In essence, creative destruction, that natural process whereby death is the catalyst or preparatory step leading to new birth, has been put in hold and worse, twisted into an abomination. What is the cause? How did we get to a place where natural, independent, entrepreneurial spirit has near extinguished? A range of disconnected public policies and actions have conflated to nudge us to this place.
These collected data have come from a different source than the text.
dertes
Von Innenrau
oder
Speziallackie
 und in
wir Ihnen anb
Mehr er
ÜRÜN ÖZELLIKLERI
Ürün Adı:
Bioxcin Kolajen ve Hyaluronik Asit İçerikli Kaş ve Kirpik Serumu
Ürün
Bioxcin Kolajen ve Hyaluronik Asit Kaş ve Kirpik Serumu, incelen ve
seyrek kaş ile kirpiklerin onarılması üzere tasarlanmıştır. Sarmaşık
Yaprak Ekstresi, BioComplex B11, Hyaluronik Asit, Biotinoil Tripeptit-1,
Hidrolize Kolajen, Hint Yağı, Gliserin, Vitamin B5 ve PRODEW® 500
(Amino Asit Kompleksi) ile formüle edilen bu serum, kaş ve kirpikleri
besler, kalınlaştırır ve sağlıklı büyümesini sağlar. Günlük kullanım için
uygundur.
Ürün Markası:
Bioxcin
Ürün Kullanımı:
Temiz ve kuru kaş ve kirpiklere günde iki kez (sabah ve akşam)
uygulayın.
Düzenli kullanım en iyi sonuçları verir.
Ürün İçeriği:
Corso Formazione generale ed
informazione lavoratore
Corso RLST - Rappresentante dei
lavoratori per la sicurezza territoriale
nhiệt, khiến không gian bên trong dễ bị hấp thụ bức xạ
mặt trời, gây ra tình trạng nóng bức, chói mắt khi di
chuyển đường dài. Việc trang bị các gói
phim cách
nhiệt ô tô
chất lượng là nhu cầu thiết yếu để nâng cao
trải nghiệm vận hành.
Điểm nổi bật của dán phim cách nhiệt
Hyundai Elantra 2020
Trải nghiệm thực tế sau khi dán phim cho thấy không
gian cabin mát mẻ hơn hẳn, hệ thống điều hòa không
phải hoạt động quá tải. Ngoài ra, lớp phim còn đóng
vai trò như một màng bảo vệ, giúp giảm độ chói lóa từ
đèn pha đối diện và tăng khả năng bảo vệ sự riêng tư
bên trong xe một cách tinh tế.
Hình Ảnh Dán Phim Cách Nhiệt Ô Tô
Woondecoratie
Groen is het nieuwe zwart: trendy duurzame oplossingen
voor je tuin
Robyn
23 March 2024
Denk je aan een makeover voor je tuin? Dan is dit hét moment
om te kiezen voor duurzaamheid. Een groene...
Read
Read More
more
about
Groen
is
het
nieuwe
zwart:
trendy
  • Increased regulation, followed up by yet more regulation, ever driven by powerful lobbies and ever more splintered interest groups
  • Reduced public funding of primary R&D
  • Poor alignment of vocational and educational services
  • Social policies that promoted the false idea that everyone should go to university (everyone should have the opportunity) and the resulting demise of things like professional apprenticeships

More insidiously is that money, more specifically the capital markets, are now so distorted that the behavior that acted as the foundations of creative destruction are not holding it back. With the volume of cheap money that flooded the market in recent years, so much money has been chasing ever more riskier bets. The M&A mentioned above was one result. Another is the funding models for how capital investment is prioritized. This has led to a huge growth in private equity and so many more private companies. Thus the cycle of creative destruction has been undermined from several fronts over a long period of time.

The current situation is that the economy is being managed by fewer and fewer public giants and larger and larger private investment and sovereign investment funds. What is left to the retail market, once thought of as a natural part of the cycle, is being shrunk and may soon count for little. The economic cycle firms used to follow, that operated naturally and yielded up profits and growth, is now a managed system by politicians and a small number of the very rich.

What do we do? The FT article suggests yet more regulation to try to rebalance some of the results. No one of note is willing to suggest we roll back the policies and actions that caused the problems in the first place. Shame.